Automatic Solver Generator for Systems of Laurent Polynomial Equations
摘要
Many problems in applied science require solving families of (Laurent) polynomial systems that share a monomial structure but have varying coefficients. The state-of-the-art approach uses elimination templates — coefficient (Macaulay) matrices that encode the transformation from the original polynomials to the polynomials needed to construct the action matrix. Knowing an action matrix, the solutions of the system are computed from its eigenvectors. A key advantage of this approach is that a single template generalizes to an entire family. In this paper, we propose a new practical algorithm for verifying whether a given set of Laurent polynomials is sufficient to construct an elimination template. Based on this algorithm, we present an automatic generator for creating efficient solvers for systems of Laurent polynomial equations. Our proposed generator offers several advantages: it is conceptually simple and fast; it naturally handles ideals with positive-dimensional components; and it can automatically uncover partial p-fold symmetries.

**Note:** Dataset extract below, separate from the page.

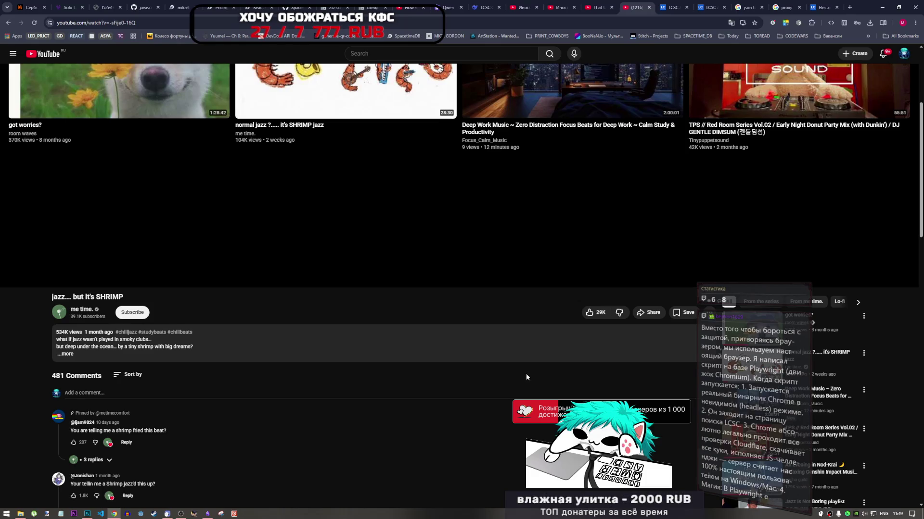
{"action": "scroll", "coordinate": [524, 373], "scroll_direction": "up", "scroll_amount": 4}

We test our generator on various minimal problems, mostly in geometric computer vision. The speed of the generated solvers exceeds the state-of-the-art in most cases. In particular, we propose solvers for the following problems: optimal 3-view triangulation, semi-generalized hybrid pose estimation, and minimal time-of-arrival self-calibration. Experiments on synthetic scenes demonstrate that our solvers are numerically accurate and either comparable to or significantly faster than existing alternatives.